▶ [Text]
========================================

[PATCH] Some infrastructure work for virtual file system

Ben Langmuir blangmuir at apple.com
Tue Feb 11 14:27:29 PST 2014


On Feb 11, 2014, at 1:24 PM, Argyrios Kyrtzidis <kyrtzidis at apple.com> wrote:

> 
> On Feb 11, 2014, at 1:13 PM, Ben Langmuir <blangmuir at apple.com> wrote:
> 
>> 
>> On Feb 11, 2014, at 12:23 PM, Argyrios Kyrtzidis <kyrtzidis at apple.com> wrote:
>> 
>>> On Feb 10, 2014, at 2:32 PM, Ben Langmuir <blangmuir at apple.com> wrote:
>>> 
>>>> Hi Doug et al.
>>>> 
>>>> This is the first patch in the implementation of the virtual file system discussed here: http://lists.cs.uiuc.edu/pipermail/cfe-dev/2014-February/035188.html.  It is intended to include enough of the AbstractFileSystem interface to replace the use of llvm::sys::fs in FileManager. Incidentally, I’ve included a number of the convenience methods that are trivially implemented on top of the status object.  When created by the CompilerInstance, FileManager will use a virtual file system created by the CI, but to avoid modifying every other user of the FileManager, in the absence of an explicit AbstractFileSystem to use, it will default to the real file system during construction.

========================================

▶ [Action item a] Count the lines of the records that contain the string "Which" and give only the number.
The records and the virtual file system post come from unrelated sources.

▶ [Material for this exercise]
========================================

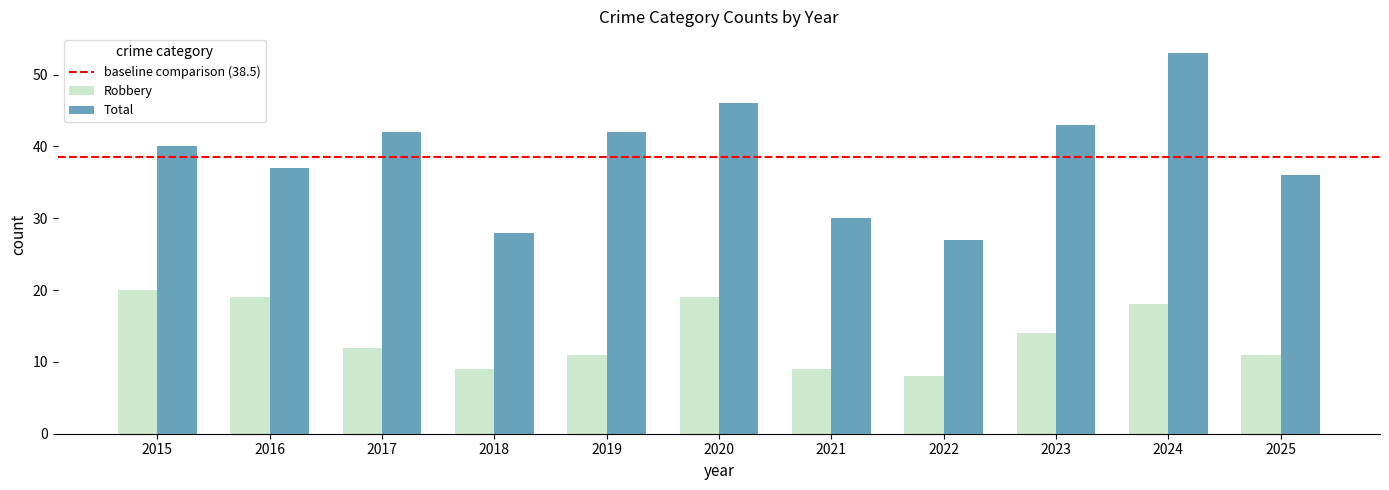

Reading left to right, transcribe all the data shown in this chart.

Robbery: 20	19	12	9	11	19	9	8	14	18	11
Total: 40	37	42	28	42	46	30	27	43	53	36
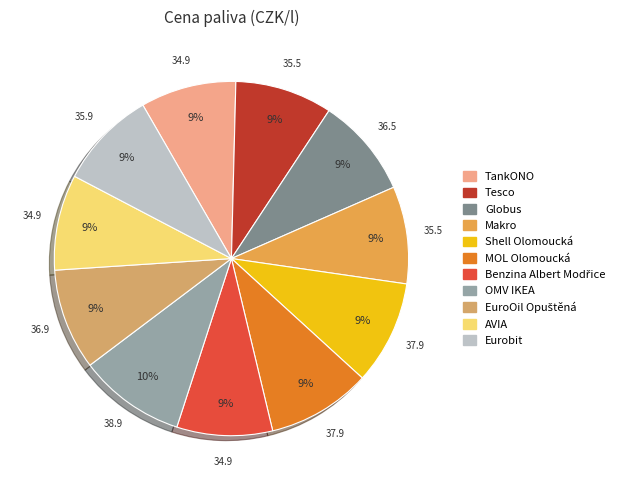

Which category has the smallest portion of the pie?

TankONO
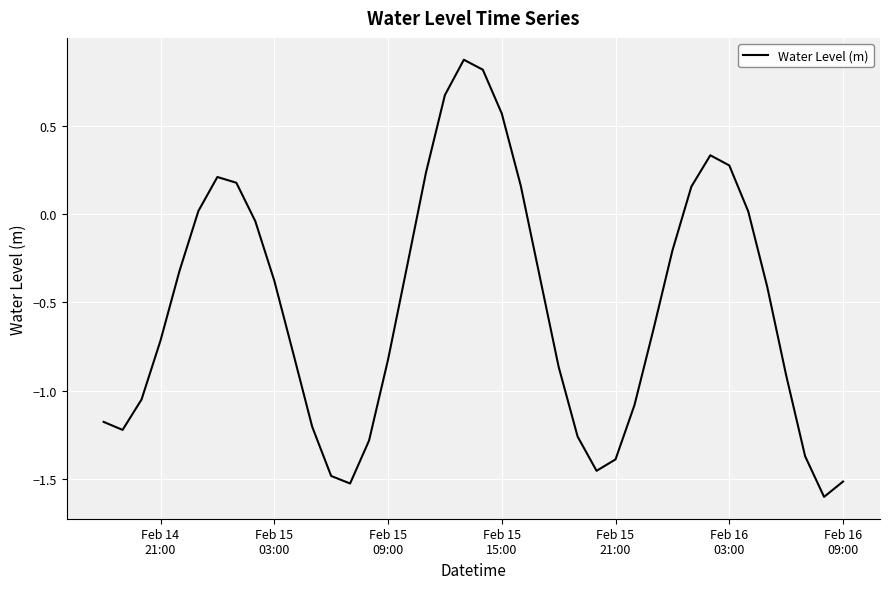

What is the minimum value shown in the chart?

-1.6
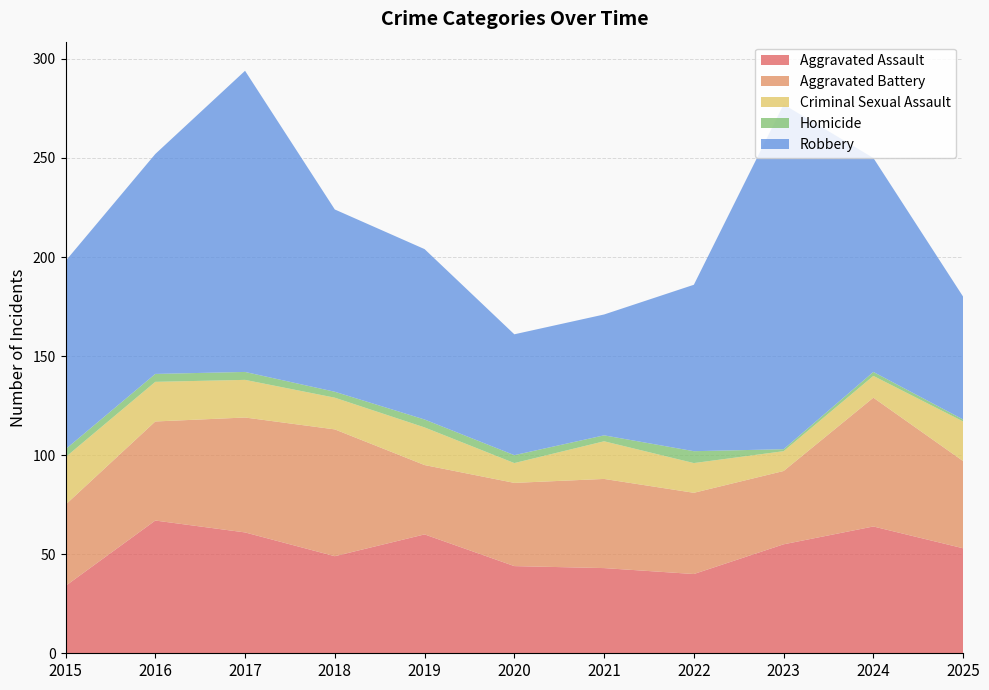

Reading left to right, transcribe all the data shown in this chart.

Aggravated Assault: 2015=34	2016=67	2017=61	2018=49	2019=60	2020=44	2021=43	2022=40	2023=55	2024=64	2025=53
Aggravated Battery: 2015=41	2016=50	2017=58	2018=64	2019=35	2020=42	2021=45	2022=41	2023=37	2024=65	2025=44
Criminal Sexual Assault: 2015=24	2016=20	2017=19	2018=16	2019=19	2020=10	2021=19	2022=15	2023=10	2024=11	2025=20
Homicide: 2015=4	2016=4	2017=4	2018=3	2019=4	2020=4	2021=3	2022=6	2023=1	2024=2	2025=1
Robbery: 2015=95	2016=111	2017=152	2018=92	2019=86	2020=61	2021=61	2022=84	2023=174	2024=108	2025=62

========================================

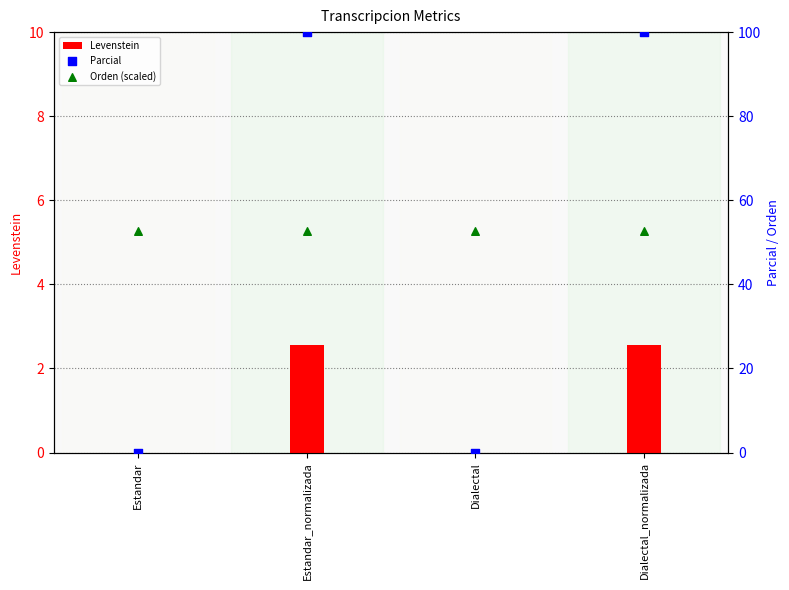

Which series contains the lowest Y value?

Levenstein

========================================

▶ [Action item b] Return the part of the virtual file system post between "On Feb 11, 2014, at 1:24" and "Doug et al.", inclusive, copied word for word.

▶ [Response box a] 2

▶ [Response box b]
On Feb 11, 2014, at 1:24 PM, Argyrios Kyrtzidis <kyrtzidis at apple.com> wrote:

> 
> On Feb 11, 2014, at 1:13 PM, Ben Langmuir <blangmuir at apple.com> wrote:
> 
>> 
>> On Feb 11, 2014, at 12:23 PM, Argyrios Kyrtzidis <kyrtzidis at apple.com> wrote:
>> 
>>> On Feb 10, 2014, at 2:32 PM, Ben Langmuir <blangmuir at apple.com> wrote:
>>> 
>>>> Hi Doug et al.